Recently, the Planning Commission, by filing an affidavit in the Supreme Court fixing Rs. 26 (for a family consisting of five members) daily earning for rural areas and Rs. 32 (for a family consisting of five members) daily earning for urban areas as poverty level, stunned the country. It was to the Government, if a 5-member family earns Rs. 26 a day in rural areas and Rs. 32 a day in urban areas, the family is above the poverty line and does not fall in the category of poor families, and would be deprived of all welfare schemes. It is enough to envisage how serious the Government is about alleviation of poverty. Our country is reckoned as one among the developed countries of the world; but it is a painful reality that more than half of the hungry, homeless, diseased, destitute and helpless in the world consist of Indian citizens.

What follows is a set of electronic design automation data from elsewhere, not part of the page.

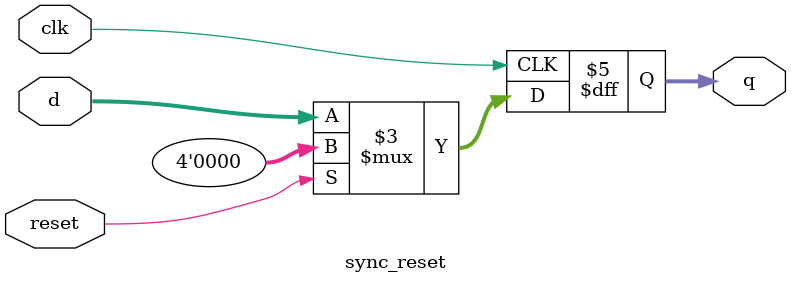
<source format=sv>
module sync_reset(input logic[3:0]d,input logic clk,reset,output logic[3:0]q);

 always_ff@(posedge clk)
  if(reset)q<=4'b0000;
  else q<=d;
endmodule


</source>
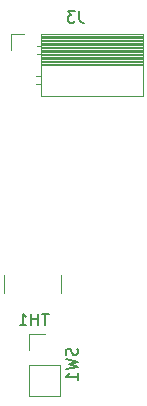
<source format=gbr>
G04 #@! TF.GenerationSoftware,KiCad,Pcbnew,6.0.0-rc1-unknown-dffa399~84~ubuntu16.04.1*
G04 #@! TF.CreationDate,2019-01-25T19:03:02+01:00
G04 #@! TF.ProjectId,mySensors_door_switch,6d795365-6e73-46f7-9273-5f646f6f725f,1.0*
G04 #@! TF.SameCoordinates,Original*
G04 #@! TF.FileFunction,Legend,Bot*
G04 #@! TF.FilePolarity,Positive*
%FSLAX46Y46*%
G04 Gerber Fmt 4.6, Leading zero omitted, Abs format (unit mm)*
G04 Created by KiCad (PCBNEW 6.0.0-rc1-unknown-dffa399~84~ubuntu16.04.1) date pią, 25 sty 2019, 19:03:02*
%MOMM*%
%LPD*%
G04 APERTURE LIST*
%ADD10C,0.120000*%
%ADD11C,0.150000*%
G04 APERTURE END LIST*
D10*
X104343000Y-97274200D02*
X103013000Y-97274200D01*
X103013000Y-97274200D02*
X103013000Y-98604200D01*
X103013000Y-99874200D02*
X103013000Y-102474200D01*
X105673000Y-102474200D02*
X103013000Y-102474200D01*
X105673000Y-99874200D02*
X105673000Y-102474200D01*
X105673000Y-99874200D02*
X103013000Y-99874200D01*
X102565000Y-71874200D02*
X101455000Y-71874200D01*
X101455000Y-71874200D02*
X101455000Y-73204200D01*
X112655000Y-71874200D02*
X112655000Y-77074200D01*
X112655000Y-77074200D02*
X104025000Y-77074200D01*
X104025000Y-71874200D02*
X104025000Y-77074200D01*
X112655000Y-71874200D02*
X104025000Y-71874200D01*
X112655000Y-74474200D02*
X104025000Y-74474200D01*
X104025000Y-76104200D02*
X103615000Y-76104200D01*
X104025000Y-75384200D02*
X103615000Y-75384200D01*
X104025000Y-73564200D02*
X103675000Y-73564200D01*
X104025000Y-72844200D02*
X103675000Y-72844200D01*
X112655000Y-74356100D02*
X104025000Y-74356100D01*
X112655000Y-74238005D02*
X104025000Y-74238005D01*
X112655000Y-74119910D02*
X104025000Y-74119910D01*
X112655000Y-74001815D02*
X104025000Y-74001815D01*
X112655000Y-73883720D02*
X104025000Y-73883720D01*
X112655000Y-73765625D02*
X104025000Y-73765625D01*
X112655000Y-73647530D02*
X104025000Y-73647530D01*
X112655000Y-73529435D02*
X104025000Y-73529435D01*
X112655000Y-73411340D02*
X104025000Y-73411340D01*
X112655000Y-73293245D02*
X104025000Y-73293245D01*
X112655000Y-73175150D02*
X104025000Y-73175150D01*
X112655000Y-73057055D02*
X104025000Y-73057055D01*
X112655000Y-72938960D02*
X104025000Y-72938960D01*
X112655000Y-72820865D02*
X104025000Y-72820865D01*
X112655000Y-72702770D02*
X104025000Y-72702770D01*
X112655000Y-72584675D02*
X104025000Y-72584675D01*
X112655000Y-72466580D02*
X104025000Y-72466580D01*
X112655000Y-72348485D02*
X104025000Y-72348485D01*
X112655000Y-72230390D02*
X104025000Y-72230390D01*
X112655000Y-72112295D02*
X104025000Y-72112295D01*
X112655000Y-71994200D02*
X104025000Y-71994200D01*
X100917000Y-92239136D02*
X100917000Y-93793264D01*
X105737000Y-92239136D02*
X105737000Y-93793264D01*
D11*
X107079761Y-98490866D02*
X107127380Y-98633723D01*
X107127380Y-98871819D01*
X107079761Y-98967057D01*
X107032142Y-99014676D01*
X106936904Y-99062295D01*
X106841666Y-99062295D01*
X106746428Y-99014676D01*
X106698809Y-98967057D01*
X106651190Y-98871819D01*
X106603571Y-98681342D01*
X106555952Y-98586104D01*
X106508333Y-98538485D01*
X106413095Y-98490866D01*
X106317857Y-98490866D01*
X106222619Y-98538485D01*
X106175000Y-98586104D01*
X106127380Y-98681342D01*
X106127380Y-98919438D01*
X106175000Y-99062295D01*
X106127380Y-99395628D02*
X107127380Y-99633723D01*
X106413095Y-99824200D01*
X107127380Y-100014676D01*
X106127380Y-100252771D01*
X107127380Y-101157533D02*
X107127380Y-100586104D01*
X107127380Y-100871819D02*
X106127380Y-100871819D01*
X106270238Y-100776580D01*
X106365476Y-100681342D01*
X106413095Y-100586104D01*
X107278333Y-69886580D02*
X107278333Y-70600866D01*
X107325952Y-70743723D01*
X107421190Y-70838961D01*
X107564047Y-70886580D01*
X107659285Y-70886580D01*
X106897380Y-69886580D02*
X106278333Y-69886580D01*
X106611666Y-70267533D01*
X106468809Y-70267533D01*
X106373571Y-70315152D01*
X106325952Y-70362771D01*
X106278333Y-70458009D01*
X106278333Y-70696104D01*
X106325952Y-70791342D01*
X106373571Y-70838961D01*
X106468809Y-70886580D01*
X106754523Y-70886580D01*
X106849761Y-70838961D01*
X106897380Y-70791342D01*
X104690714Y-95532580D02*
X104119285Y-95532580D01*
X104405000Y-96532580D02*
X104405000Y-95532580D01*
X103785952Y-96532580D02*
X103785952Y-95532580D01*
X103785952Y-96008771D02*
X103214523Y-96008771D01*
X103214523Y-96532580D02*
X103214523Y-95532580D01*
X102214523Y-96532580D02*
X102785952Y-96532580D01*
X102500238Y-96532580D02*
X102500238Y-95532580D01*
X102595476Y-95675438D01*
X102690714Y-95770676D01*
X102785952Y-95818295D01*
M02*

</source>
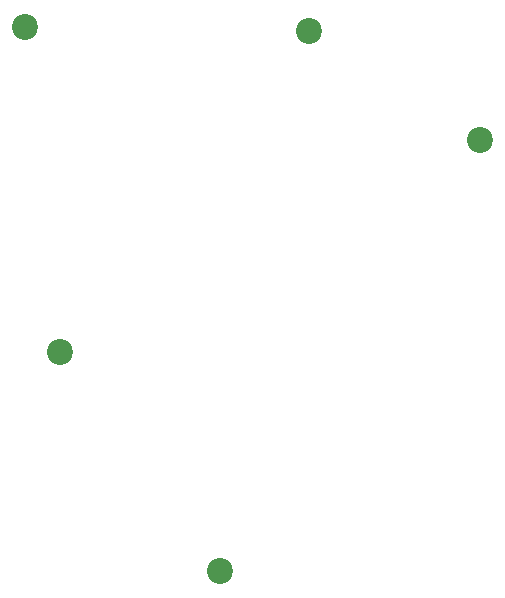
<source format=gbr>
G04 #@! TF.GenerationSoftware,KiCad,Pcbnew,7.0.7*
G04 #@! TF.CreationDate,2023-12-07T09:04:45-05:00*
G04 #@! TF.ProjectId,Daughterboard,44617567-6874-4657-9262-6f6172642e6b,rev?*
G04 #@! TF.SameCoordinates,Original*
G04 #@! TF.FileFunction,Soldermask,Bot*
G04 #@! TF.FilePolarity,Negative*
%FSLAX46Y46*%
G04 Gerber Fmt 4.6, Leading zero omitted, Abs format (unit mm)*
G04 Created by KiCad (PCBNEW 7.0.7) date 2023-12-07 09:04:45*
%MOMM*%
%LPD*%
G01*
G04 APERTURE LIST*
%ADD10C,2.200000*%
G04 APERTURE END LIST*
D10*
X162075000Y-86325000D03*
X141000000Y-113500000D03*
X154500000Y-132000000D03*
X138000000Y-86000000D03*
X176500000Y-95500000D03*
M02*

</source>
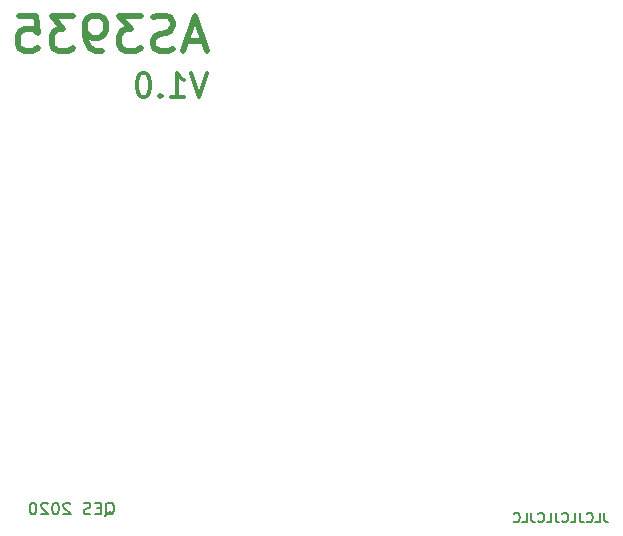
<source format=gbr>
G04 #@! TF.GenerationSoftware,KiCad,Pcbnew,(5.1.5)-2*
G04 #@! TF.CreationDate,2020-04-02T22:08:23-06:00*
G04 #@! TF.ProjectId,AS3935,41533339-3335-42e6-9b69-6361645f7063,rev?*
G04 #@! TF.SameCoordinates,Original*
G04 #@! TF.FileFunction,Legend,Bot*
G04 #@! TF.FilePolarity,Positive*
%FSLAX46Y46*%
G04 Gerber Fmt 4.6, Leading zero omitted, Abs format (unit mm)*
G04 Created by KiCad (PCBNEW (5.1.5)-2) date 2020-04-02 22:08:23*
%MOMM*%
%LPD*%
G04 APERTURE LIST*
%ADD10C,0.150000*%
%ADD11C,0.300000*%
%ADD12C,0.500000*%
%ADD13O,1.802000X1.802000*%
%ADD14R,1.802000X1.802000*%
G04 APERTURE END LIST*
D10*
X145427238Y-92525904D02*
X145427238Y-93097333D01*
X145465333Y-93211619D01*
X145541523Y-93287809D01*
X145655809Y-93325904D01*
X145732000Y-93325904D01*
X144665333Y-93325904D02*
X145046285Y-93325904D01*
X145046285Y-92525904D01*
X143941523Y-93249714D02*
X143979619Y-93287809D01*
X144093904Y-93325904D01*
X144170095Y-93325904D01*
X144284380Y-93287809D01*
X144360571Y-93211619D01*
X144398666Y-93135428D01*
X144436761Y-92983047D01*
X144436761Y-92868761D01*
X144398666Y-92716380D01*
X144360571Y-92640190D01*
X144284380Y-92564000D01*
X144170095Y-92525904D01*
X144093904Y-92525904D01*
X143979619Y-92564000D01*
X143941523Y-92602095D01*
X143370095Y-92525904D02*
X143370095Y-93097333D01*
X143408190Y-93211619D01*
X143484380Y-93287809D01*
X143598666Y-93325904D01*
X143674857Y-93325904D01*
X142608190Y-93325904D02*
X142989142Y-93325904D01*
X142989142Y-92525904D01*
X141884380Y-93249714D02*
X141922476Y-93287809D01*
X142036761Y-93325904D01*
X142112952Y-93325904D01*
X142227238Y-93287809D01*
X142303428Y-93211619D01*
X142341523Y-93135428D01*
X142379619Y-92983047D01*
X142379619Y-92868761D01*
X142341523Y-92716380D01*
X142303428Y-92640190D01*
X142227238Y-92564000D01*
X142112952Y-92525904D01*
X142036761Y-92525904D01*
X141922476Y-92564000D01*
X141884380Y-92602095D01*
X141312952Y-92525904D02*
X141312952Y-93097333D01*
X141351047Y-93211619D01*
X141427238Y-93287809D01*
X141541523Y-93325904D01*
X141617714Y-93325904D01*
X140551047Y-93325904D02*
X140932000Y-93325904D01*
X140932000Y-92525904D01*
X139827238Y-93249714D02*
X139865333Y-93287809D01*
X139979619Y-93325904D01*
X140055809Y-93325904D01*
X140170095Y-93287809D01*
X140246285Y-93211619D01*
X140284380Y-93135428D01*
X140322476Y-92983047D01*
X140322476Y-92868761D01*
X140284380Y-92716380D01*
X140246285Y-92640190D01*
X140170095Y-92564000D01*
X140055809Y-92525904D01*
X139979619Y-92525904D01*
X139865333Y-92564000D01*
X139827238Y-92602095D01*
X139255809Y-92525904D02*
X139255809Y-93097333D01*
X139293904Y-93211619D01*
X139370095Y-93287809D01*
X139484380Y-93325904D01*
X139560571Y-93325904D01*
X138493904Y-93325904D02*
X138874857Y-93325904D01*
X138874857Y-92525904D01*
X137770095Y-93249714D02*
X137808190Y-93287809D01*
X137922476Y-93325904D01*
X137998666Y-93325904D01*
X138112952Y-93287809D01*
X138189142Y-93211619D01*
X138227238Y-93135428D01*
X138265333Y-92983047D01*
X138265333Y-92868761D01*
X138227238Y-92716380D01*
X138189142Y-92640190D01*
X138112952Y-92564000D01*
X137998666Y-92525904D01*
X137922476Y-92525904D01*
X137808190Y-92564000D01*
X137770095Y-92602095D01*
X103163333Y-92749619D02*
X103258571Y-92702000D01*
X103353809Y-92606761D01*
X103496666Y-92463904D01*
X103591904Y-92416285D01*
X103687142Y-92416285D01*
X103639523Y-92654380D02*
X103734761Y-92606761D01*
X103830000Y-92511523D01*
X103877619Y-92321047D01*
X103877619Y-91987714D01*
X103830000Y-91797238D01*
X103734761Y-91702000D01*
X103639523Y-91654380D01*
X103449047Y-91654380D01*
X103353809Y-91702000D01*
X103258571Y-91797238D01*
X103210952Y-91987714D01*
X103210952Y-92321047D01*
X103258571Y-92511523D01*
X103353809Y-92606761D01*
X103449047Y-92654380D01*
X103639523Y-92654380D01*
X102782380Y-92130571D02*
X102449047Y-92130571D01*
X102306190Y-92654380D02*
X102782380Y-92654380D01*
X102782380Y-91654380D01*
X102306190Y-91654380D01*
X101925238Y-92606761D02*
X101782380Y-92654380D01*
X101544285Y-92654380D01*
X101449047Y-92606761D01*
X101401428Y-92559142D01*
X101353809Y-92463904D01*
X101353809Y-92368666D01*
X101401428Y-92273428D01*
X101449047Y-92225809D01*
X101544285Y-92178190D01*
X101734761Y-92130571D01*
X101830000Y-92082952D01*
X101877619Y-92035333D01*
X101925238Y-91940095D01*
X101925238Y-91844857D01*
X101877619Y-91749619D01*
X101830000Y-91702000D01*
X101734761Y-91654380D01*
X101496666Y-91654380D01*
X101353809Y-91702000D01*
X100210952Y-91749619D02*
X100163333Y-91702000D01*
X100068095Y-91654380D01*
X99830000Y-91654380D01*
X99734761Y-91702000D01*
X99687142Y-91749619D01*
X99639523Y-91844857D01*
X99639523Y-91940095D01*
X99687142Y-92082952D01*
X100258571Y-92654380D01*
X99639523Y-92654380D01*
X99020476Y-91654380D02*
X98925238Y-91654380D01*
X98830000Y-91702000D01*
X98782380Y-91749619D01*
X98734761Y-91844857D01*
X98687142Y-92035333D01*
X98687142Y-92273428D01*
X98734761Y-92463904D01*
X98782380Y-92559142D01*
X98830000Y-92606761D01*
X98925238Y-92654380D01*
X99020476Y-92654380D01*
X99115714Y-92606761D01*
X99163333Y-92559142D01*
X99210952Y-92463904D01*
X99258571Y-92273428D01*
X99258571Y-92035333D01*
X99210952Y-91844857D01*
X99163333Y-91749619D01*
X99115714Y-91702000D01*
X99020476Y-91654380D01*
X98306190Y-91749619D02*
X98258571Y-91702000D01*
X98163333Y-91654380D01*
X97925238Y-91654380D01*
X97830000Y-91702000D01*
X97782380Y-91749619D01*
X97734761Y-91844857D01*
X97734761Y-91940095D01*
X97782380Y-92082952D01*
X98353809Y-92654380D01*
X97734761Y-92654380D01*
X97115714Y-91654380D02*
X97020476Y-91654380D01*
X96925238Y-91702000D01*
X96877619Y-91749619D01*
X96830000Y-91844857D01*
X96782380Y-92035333D01*
X96782380Y-92273428D01*
X96830000Y-92463904D01*
X96877619Y-92559142D01*
X96925238Y-92606761D01*
X97020476Y-92654380D01*
X97115714Y-92654380D01*
X97210952Y-92606761D01*
X97258571Y-92559142D01*
X97306190Y-92463904D01*
X97353809Y-92273428D01*
X97353809Y-92035333D01*
X97306190Y-91844857D01*
X97258571Y-91749619D01*
X97210952Y-91702000D01*
X97115714Y-91654380D01*
D11*
X111759619Y-55292761D02*
X111092952Y-57292761D01*
X110426285Y-55292761D01*
X108712000Y-57292761D02*
X109854857Y-57292761D01*
X109283428Y-57292761D02*
X109283428Y-55292761D01*
X109473904Y-55578476D01*
X109664380Y-55768952D01*
X109854857Y-55864190D01*
X107854857Y-57102285D02*
X107759619Y-57197523D01*
X107854857Y-57292761D01*
X107950095Y-57197523D01*
X107854857Y-57102285D01*
X107854857Y-57292761D01*
X106521523Y-55292761D02*
X106331047Y-55292761D01*
X106140571Y-55388000D01*
X106045333Y-55483238D01*
X105950095Y-55673714D01*
X105854857Y-56054666D01*
X105854857Y-56530857D01*
X105950095Y-56911809D01*
X106045333Y-57102285D01*
X106140571Y-57197523D01*
X106331047Y-57292761D01*
X106521523Y-57292761D01*
X106712000Y-57197523D01*
X106807238Y-57102285D01*
X106902476Y-56911809D01*
X106997714Y-56530857D01*
X106997714Y-56054666D01*
X106902476Y-55673714D01*
X106807238Y-55483238D01*
X106712000Y-55388000D01*
X106521523Y-55292761D01*
D12*
X111489142Y-52570000D02*
X110060571Y-52570000D01*
X111774857Y-53427142D02*
X110774857Y-50427142D01*
X109774857Y-53427142D01*
X108917714Y-53284285D02*
X108489142Y-53427142D01*
X107774857Y-53427142D01*
X107489142Y-53284285D01*
X107346285Y-53141428D01*
X107203428Y-52855714D01*
X107203428Y-52570000D01*
X107346285Y-52284285D01*
X107489142Y-52141428D01*
X107774857Y-51998571D01*
X108346285Y-51855714D01*
X108632000Y-51712857D01*
X108774857Y-51570000D01*
X108917714Y-51284285D01*
X108917714Y-50998571D01*
X108774857Y-50712857D01*
X108632000Y-50570000D01*
X108346285Y-50427142D01*
X107632000Y-50427142D01*
X107203428Y-50570000D01*
X106203428Y-50427142D02*
X104346285Y-50427142D01*
X105346285Y-51570000D01*
X104917714Y-51570000D01*
X104632000Y-51712857D01*
X104489142Y-51855714D01*
X104346285Y-52141428D01*
X104346285Y-52855714D01*
X104489142Y-53141428D01*
X104632000Y-53284285D01*
X104917714Y-53427142D01*
X105774857Y-53427142D01*
X106060571Y-53284285D01*
X106203428Y-53141428D01*
X102917714Y-53427142D02*
X102346285Y-53427142D01*
X102060571Y-53284285D01*
X101917714Y-53141428D01*
X101632000Y-52712857D01*
X101489142Y-52141428D01*
X101489142Y-50998571D01*
X101632000Y-50712857D01*
X101774857Y-50570000D01*
X102060571Y-50427142D01*
X102632000Y-50427142D01*
X102917714Y-50570000D01*
X103060571Y-50712857D01*
X103203428Y-50998571D01*
X103203428Y-51712857D01*
X103060571Y-51998571D01*
X102917714Y-52141428D01*
X102632000Y-52284285D01*
X102060571Y-52284285D01*
X101774857Y-52141428D01*
X101632000Y-51998571D01*
X101489142Y-51712857D01*
X100489142Y-50427142D02*
X98632000Y-50427142D01*
X99632000Y-51570000D01*
X99203428Y-51570000D01*
X98917714Y-51712857D01*
X98774857Y-51855714D01*
X98632000Y-52141428D01*
X98632000Y-52855714D01*
X98774857Y-53141428D01*
X98917714Y-53284285D01*
X99203428Y-53427142D01*
X100060571Y-53427142D01*
X100346285Y-53284285D01*
X100489142Y-53141428D01*
X95917714Y-50427142D02*
X97346285Y-50427142D01*
X97489142Y-51855714D01*
X97346285Y-51712857D01*
X97060571Y-51570000D01*
X96346285Y-51570000D01*
X96060571Y-51712857D01*
X95917714Y-51855714D01*
X95774857Y-52141428D01*
X95774857Y-52855714D01*
X95917714Y-53141428D01*
X96060571Y-53284285D01*
X96346285Y-53427142D01*
X97060571Y-53427142D01*
X97346285Y-53284285D01*
X97489142Y-53141428D01*
%LPC*%
D13*
X131318000Y-64008000D03*
D14*
X133858000Y-64008000D03*
D13*
X141986000Y-80264000D03*
X141986000Y-77724000D03*
X141986000Y-75184000D03*
X141986000Y-72644000D03*
D14*
X141986000Y-70104000D03*
D13*
X128778000Y-59436000D03*
D14*
X128778000Y-56896000D03*
D13*
X130048000Y-86614000D03*
X127508000Y-86614000D03*
D14*
X124968000Y-86614000D03*
D13*
X116332000Y-84074000D03*
D14*
X116332000Y-86614000D03*
D13*
X120396000Y-54366000D03*
X120396000Y-56906000D03*
D14*
X120396000Y-59446000D03*
D13*
X114300000Y-54366000D03*
X114300000Y-56906000D03*
D14*
X114300000Y-59446000D03*
D13*
X141986000Y-61468000D03*
D14*
X141986000Y-58928000D03*
M02*

</source>
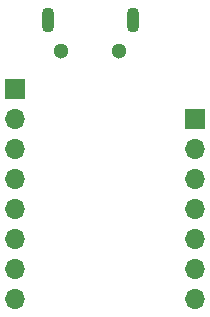
<source format=gbs>
G04 #@! TF.GenerationSoftware,KiCad,Pcbnew,(5.1.10)-1*
G04 #@! TF.CreationDate,2021-11-12T00:22:47+01:00*
G04 #@! TF.ProjectId,devboard-stm32g030f6p6,64657662-6f61-4726-942d-73746d333267,rev?*
G04 #@! TF.SameCoordinates,Original*
G04 #@! TF.FileFunction,Soldermask,Bot*
G04 #@! TF.FilePolarity,Negative*
%FSLAX46Y46*%
G04 Gerber Fmt 4.6, Leading zero omitted, Abs format (unit mm)*
G04 Created by KiCad (PCBNEW (5.1.10)-1) date 2021-11-12 00:22:47*
%MOMM*%
%LPD*%
G01*
G04 APERTURE LIST*
%ADD10O,1.700000X1.700000*%
%ADD11R,1.700000X1.700000*%
%ADD12O,1.070000X2.140000*%
%ADD13C,1.300000*%
G04 APERTURE END LIST*
D10*
X119380000Y-96520000D03*
X119380000Y-93980000D03*
X119380000Y-91440000D03*
X119380000Y-88900000D03*
X119380000Y-86360000D03*
X119380000Y-83820000D03*
D11*
X119380000Y-81280000D03*
D10*
X104140000Y-96520000D03*
X104140000Y-93980000D03*
X104140000Y-91440000D03*
X104140000Y-88900000D03*
X104140000Y-86360000D03*
X104140000Y-83820000D03*
X104140000Y-81280000D03*
D11*
X104140000Y-78740000D03*
D12*
X106890000Y-72870000D03*
X114090000Y-72870000D03*
D13*
X108065000Y-75520000D03*
X112915000Y-75520000D03*
M02*

</source>
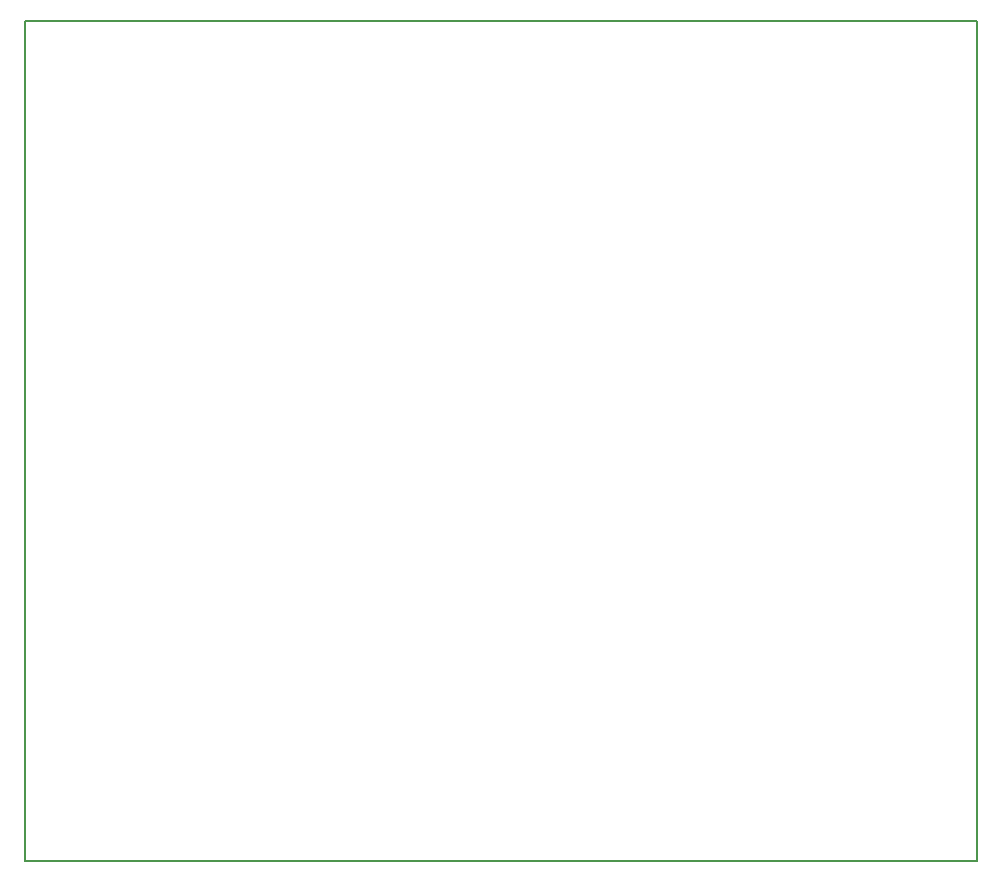
<source format=gbr>
G04 EasyPC Gerber Version 20.0.2 Build 4112 *
G04 #@! TF.Part,Single*
%FSLAX35Y35*%
%MOIN*%
%ADD11C,0.00500*%
X0Y0D02*
D02*
D11*
X250Y368D02*
X317750D01*
Y280368*
X250*
Y368*
X0Y0D02*
M02*

</source>
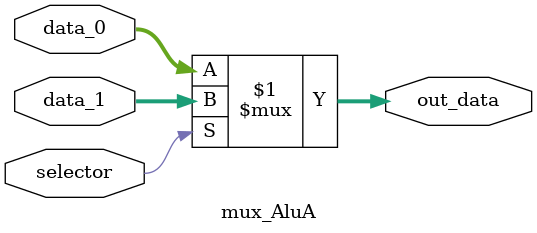
<source format=v>
module mux_AluA (
    input wire                 selector,
    input wire     [31:0]      data_0,
    input wire     [31:0]      data_1,
    output wire    [31:0]      out_data
);

assign out_data = (selector) ? data_1 : data_0;
    
endmodule
</source>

Jamaat-e-Islami Hind demands that Right to Livelihood be accepted as a Fundamental Right, and the Government must guarantee that every citizen would get facilities for healthy food, dress, home, low-priced and proper medical treatment and basic education.
5. Lok Pal Law:
The increasing popularity of Anna Hazare movement against corruption has proved that the citizens of the country do want an effective law that can root out corruption from the society. Despite having difference of opinion with the methodology of India Against Corruption movement, Jamaat-e-Islami Hind agrees to its objectives. The Jamaat demands that the Government should table an effective Lok Pal Bill in the Winter Session of Parliament to root out corruption. Every type of corruption should fall in the pale of this law; however corruption in judiciary should be left to the Judicial Commission.